Reconozco, como es natural, que la excelencia y el esfuerzo deben ser recompensados, lo que no es sólo juicioso sino necesario. De lo contrario, la igualdad mal entendida acabaría con las innatas capacidades del hombre que han servido para hacer un mundo mejor. Pero les hablaba de otra cosa; acaso de esa mórbida costumbre de algunos por hacer de sus semejantes meros peones al servicio de fines desproporcionados.

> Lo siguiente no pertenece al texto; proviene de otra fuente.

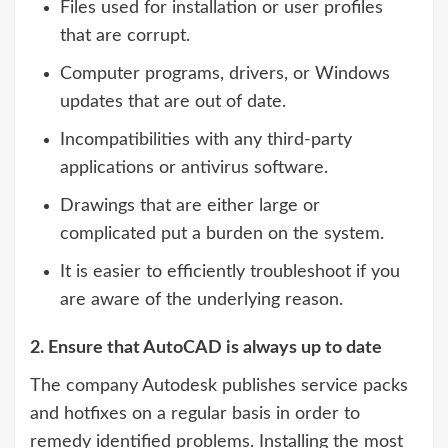
Files used for installation or user profiles
that are corrupt.
Computer programs, drivers, or Windows
updates that are out of date.
Incompatibilities with any third-party
applications or antivirus software.
Drawings that are either large or
complicated put a burden on the system.
It is easier to efficiently troubleshoot if you
are aware of the underlying reason.
2. Ensure that AutoCAD is always up to date
The company Autodesk publishes service packs
and hotfixes on a regular basis in order to
remedy identified problems. Installing the most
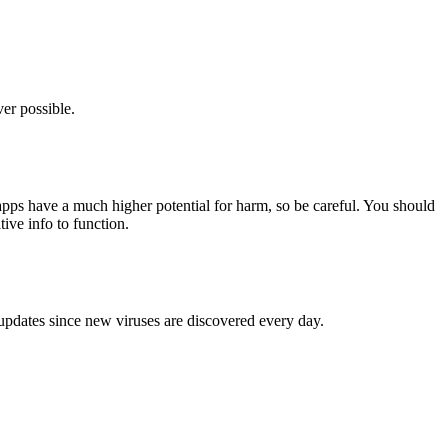
er possible.
pps have a much higher potential for harm, so be careful. You should
tive info to function.
 updates since new viruses are discovered every day.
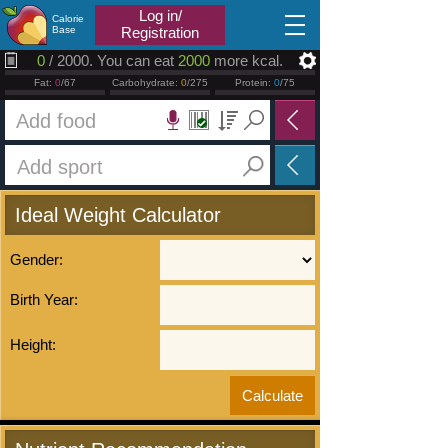
2026.08.08
Log in/
Calorie
Base
Registration
0
/ 2000. You can eat
2000
more kcal.
Fat:
0
/67
Carbohydrate:
0
/275
Protein:
0
/75
Ideal Weight Calculator
Gender:
Birth Year:
Height:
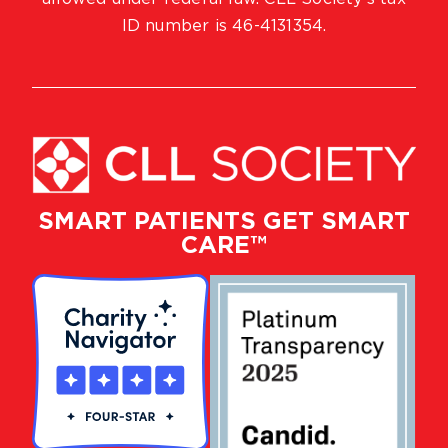
ID number is 46-4131354.
SMART PATIENTS GET SMART
CARE™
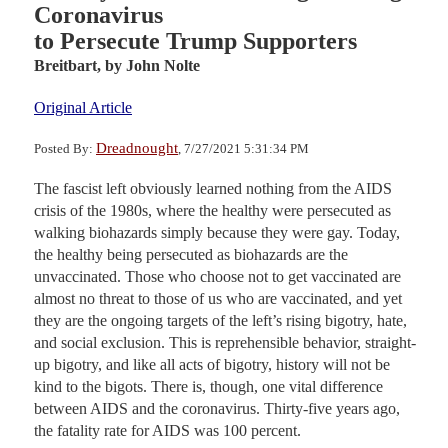
Coronavirus
to Persecute Trump Supporters
Breitbart,
by John Nolte
Original Article
Dreadnought
Posted By:
, 7/27/2021 5:31:34 PM
The fascist left obviously learned nothing from the AIDS
crisis of the 1980s, where the healthy were persecuted as
walking biohazards simply because they were gay. Today,
the healthy being persecuted as biohazards are the
unvaccinated. Those who choose not to get vaccinated are
almost no threat to those of us who are vaccinated, and yet
they are the ongoing targets of the left’s rising bigotry, hate,
and social exclusion. This is reprehensible behavior, straight-
up bigotry, and like all acts of bigotry, history will not be
kind to the bigots. There is, though, one vital difference
between AIDS and the coronavirus. Thirty-five years ago,
the fatality rate for AIDS was 100 percent.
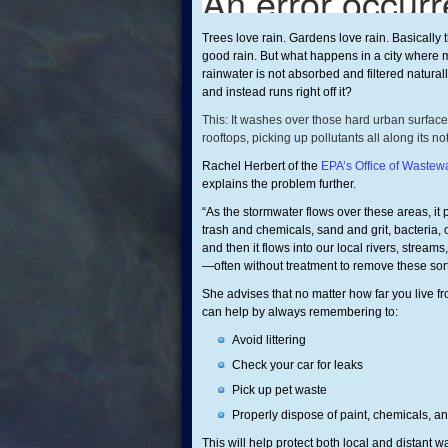
Trees love rain. Gardens love rain. Basically 
good rain. But what happens in a city where m
rainwater is not absorbed and filtered natural
and instead runs right off it?
This: It washes over those hard urban surfaces
rooftops, picking up pollutants all along its n
Rachel Herbert of the
EPA’s Office of Waste
explains the problem further.
“As the stormwater flows over these areas, it p
trash and chemicals, sand and grit, bacteria, o
and then it flows into our local rivers, stream
—often without treatment to remove these sorts
She advises that no matter how far you live f
can help by always remembering to:
Avoid littering
Check your car for leaks
Pick up pet waste
Properly dispose of paint, chemicals, a
This will help protect both local and distant 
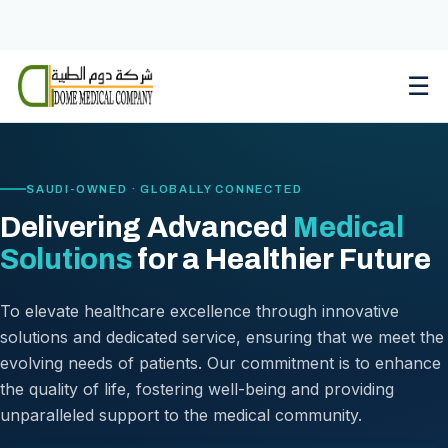
Skip
to
content
☰
SAUDI-OWNED · GLOBALLY CONNECTED
Delivering Advanced
Medical
Solutions
for a Healthier Future
To elevate healthcare excellence through innovative
solutions and dedicated service, ensuring that we meet the
evolving needs of patients. Our commitment is to enhance
the quality of life, fostering well-being and providing
unparalleled support to the medical community.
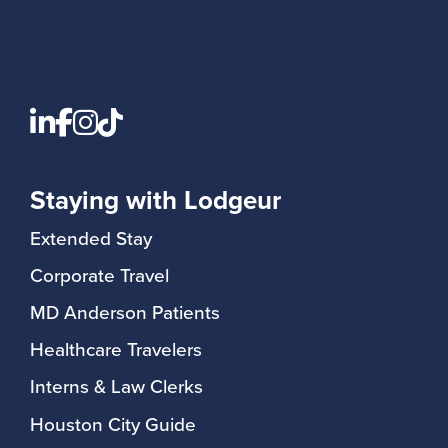
Staying with Lodgeur
Extended Stay
Corporate Travel
MD Anderson Patients
Healthcare Travelers
Interns & Law Clerks
Houston City Guide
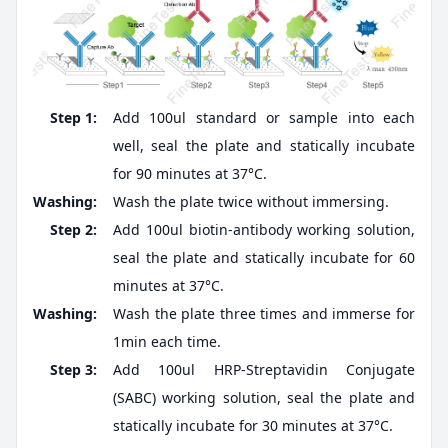
Step 1:
Add 100ul standard or sample into each
well, seal the plate and statically incubate
for 90 minutes at 37°C.
Washing:
Wash the plate twice without immersing.
Step 2:
Add 100ul biotin-antibody working solution,
seal the plate and statically incubate for 60
minutes at 37°C.
Washing:
Wash the plate three times and immerse for
1min each time.
Step 3:
Add 100ul HRP-Streptavidin Conjugate
(SABC) working solution, seal the plate and
statically incubate for 30 minutes at 37°C.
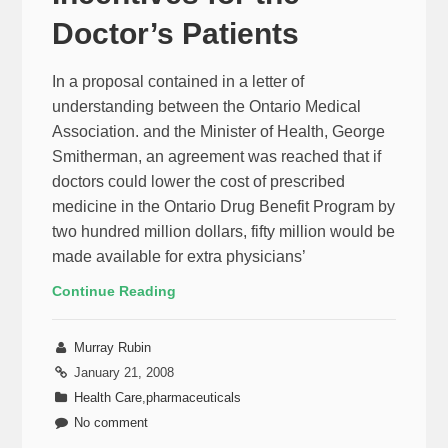
Doctor’s Patients
In a proposal contained in a letter of
understanding between the Ontario Medical
Association. and the Minister of Health, George
Smitherman, an agreement was reached that if
doctors could lower the cost of prescribed
medicine in the Ontario Drug Benefit Program by
two hundred million dollars, fifty million would be
made available for extra physicians’
Continue Reading
Murray Rubin
January 21, 2008
Health Care
,
pharmaceuticals
No comment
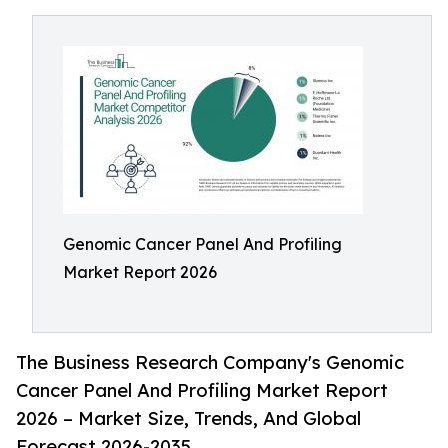
Genomic Cancer Panel And Profiling
Market Report 2026
The Business Research Company's Genomic
Cancer Panel And Profiling Market Report
2026 – Market Size, Trends, And Global
Forecast 2026-2035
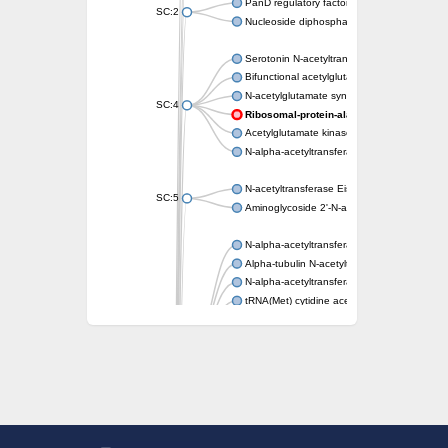
PanD regulatory factor
SC:2
Nucleoside diphosphate-linked moiety X mot
Serotonin N-acetyltransferase
Bifunctional acetylglutamate kinase/N-ace
N-acetylglutamate synthase, mitochondrial
SC:4
Ribosomal-protein-alanine acetyltransfer
Acetylglutamate kinase
N-alpha-acetyltransferase NAT5
N-acetyltransferase Eis
SC:5
Aminoglycoside 2'-N-acetyltransferase AAC 
N-alpha-acetyltransferase 10 isoform X1
Alpha-tubulin N-acetyltransferase 1
N-alpha-acetyltransferase 60 isoform X1
tRNA(Met) cytidine acetyltransferase TmcA
Alpha-tubulin N-acetyltransferase 1
N-alpha-acetyltransferase 50
SC:6
N-terminal acetyltransferase A complex catal
N-terminal acetyltransferase complex ARD1 
Acetyltransferase, GNAT family
N-alpha-acetyltransferase
N-alpha-acetyltransferase 50 isoform X2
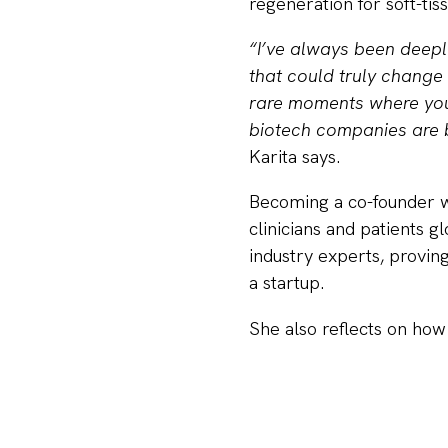
regeneration for soft-tis
“I’ve always been deepl
that could truly change 
rare moments where you 
biotech companies are b
Karita says.
Becoming a co-founder wa
clinicians and patients gl
industry experts, proving
a startup.
She also reflects on how
been demanding but incr
alongside the company y
Karita emphasizes that pl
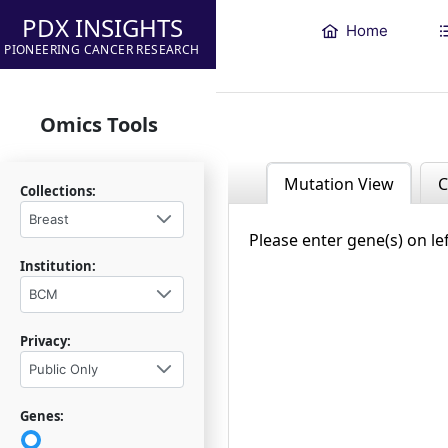
PDX INSIGHTS
Home
PIONEERING CANCER RESEARCH
Omics Tools
Mutation View
C
Collections:
Breast
Please enter gene(s) on le
Institution:
BCM
Privacy:
Public Only
Genes:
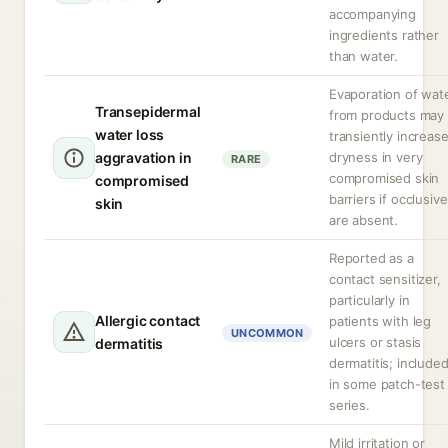
accompanying
ingredients rather
than water.
Evaporation of wat
Transepidermal
from products may
water loss
transiently increas
aggravation in
dryness in very
RARE
compromised skin
compromised
barriers if occlusiv
skin
are absent.
Reported as a
contact sensitizer,
particularly in
Allergic contact
patients with leg
UNCOMMON
ulcers or stasis
dermatitis
dermatitis; include
in some patch-test
series.
Mild irritation or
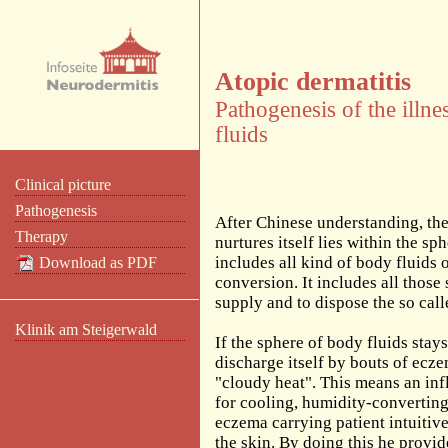
Atopic dermatitis
Pathogenesis of the illn
fluids
Clinical picture
Pathogenesis
After Chinese understanding, the
Therapy
nurtures itself lies within the s
includes all kind of body fluids
Download as PDF
conversion. It includes all thos
supply and to dispose the so cal
Klinik am Steigerwald
If the sphere of body fluids stay
discharge itself by bouts of ecz
"cloudy heat". This means an in
for cooling, humidity-converting 
eczema carrying patient intuitiv
the skin. By doing this he provid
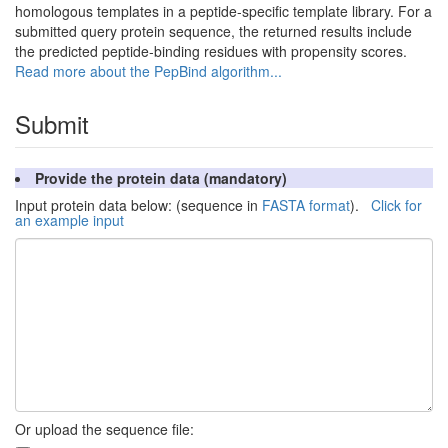
homologous templates in a peptide-specific template library. For a
submitted query protein sequence, the returned results include
the predicted peptide-binding residues with propensity scores.
Read more about the PepBind algorithm...
Submit
Provide the protein data (mandatory)
Input protein data below: (sequence in
FASTA format
).
Click for
an example input
Or upload the sequence file:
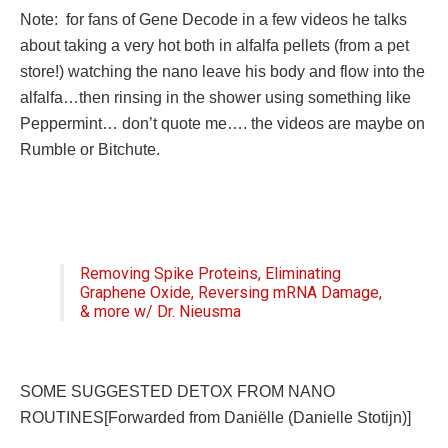
Note: for fans of Gene Decode in a few videos he talks
about taking a very hot both in alfalfa pellets (from a pet
store!) watching the nano leave his body and flow into the
alfalfa…then rinsing in the shower using something like
Peppermint… don’t quote me…. the videos are maybe on
Rumble or Bitchute.
Removing Spike Proteins, Eliminating
Graphene Oxide, Reversing mRNA Damage,
& more w/ Dr. Nieusma
SOME SUGGESTED DETOX FROM NANO
ROUTINES[Forwarded from Daniëlle (Danielle Stotijn)]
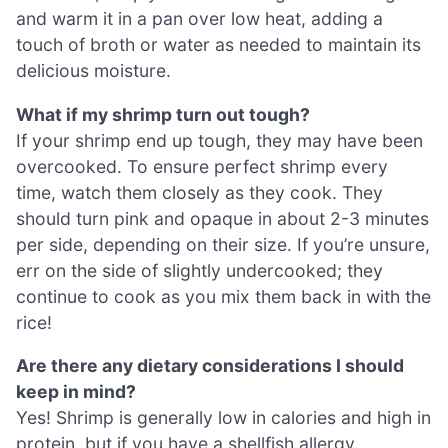
and warm it in a pan over low heat, adding a
touch of broth or water as needed to maintain its
delicious moisture.
What if my shrimp turn out tough?
If your shrimp end up tough, they may have been
overcooked. To ensure perfect shrimp every
time, watch them closely as they cook. They
should turn pink and opaque in about 2-3 minutes
per side, depending on their size. If you’re unsure,
err on the side of slightly undercooked; they
continue to cook as you mix them back in with the
rice!
Are there any dietary considerations I should
keep in mind?
Yes! Shrimp is generally low in calories and high in
protein, but if you have a shellfish allergy,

Consumimos, luego existimos. He aquí la cuestión, Sir Willian. A ver quién la tiene más grande; la casa, digo; o el coche, o la tontuna. Una vez hipotecados, habremos renunciado a nuestra soberanía, a nuestra libertad. Nuestros acreedores podrán sentarse a la sombra para recoger plácidamente sus frutos. Habremos sucumbido a una felicidad tan efímera como avasalladora. Nuestro tiempo será de ellos; habremos de emplearlo en trabajar de más para pagar cosas que, con mucho, nos proporcionaron un fugaz e ilusorio bienestar.

La vida es difícil. Lo sé. Mas nos empeñamos en añadir problemas innecesarios a los inevitables. Debemos trabajar; también lo sé; lo suficiente para dispensar una vida digna a los nuestros. Estamos obligados a dar lo mejor de nosotros, haciendo del trabajo un servicio a los demás. Los frutos vendrán por añadidura y en las proporciones suficientes.

Que yo afirme estas cosas, aún sin haber saboreado las mieles del exceso, podría ser poco relevante. Steve Jobs, el acaudalado fundador de Apple, murió de un cáncer de páncreas a la edad de cincuenta y seis años. En su lecho de muerte, nos contó cosas muy interesantes. He aquí un pequeño extracto:

He llegado a la cima del éxito en los negocios.  A los ojos de los demás, mi vida ha sido el símbolo del éxito.
Sin embargo, aparte de mi trabajo, tengo pocas alegrías. Al fin y al cabo, la riqueza no es más que un hecho al que estoy acostumbrado. Atesora tu amor por la familia, el amor por tu esposo o esposa, el amor por tus amigos. Cuídate y preocúpate por los demás.”

Pasear con la cabeza bien erguida y apoyar la conciencia en la almohada no paga facturas pero infla el alma, lo suficiente como andar tirando. Cuando pienso en el futuro, en ese futuro incierto aunque soñado, veo pocas cosas. Necesitaré un pequeño utilitario para acercarme al mar; unos auriculares para escuchar música mientras paseo; un buen libro y una hoja yerma en la que desparramar quejíos y esperanzas. Quizá me anime a pescar mientras la naturaleza serena mi espíritu. Necesitaré a mis amigos, a los que me estiman por lo que soy y no por quién soy o por lo que tengo y, sobre todo, necesitaré a mi familia, por quienes respiro y suspiro; a mi mujer y a mis hijos, por regalarme una felicidad increíble y apenas imaginada.

No necesitaré más. Nunca lo necesité, como nunca estuve dispuesto a sacrificar la vida para perderla. No vayan a un mercado en busca de estas cosas. Habrán de ganarlas cada día pues en esa lucha se haya la verdadera esencia de la vida.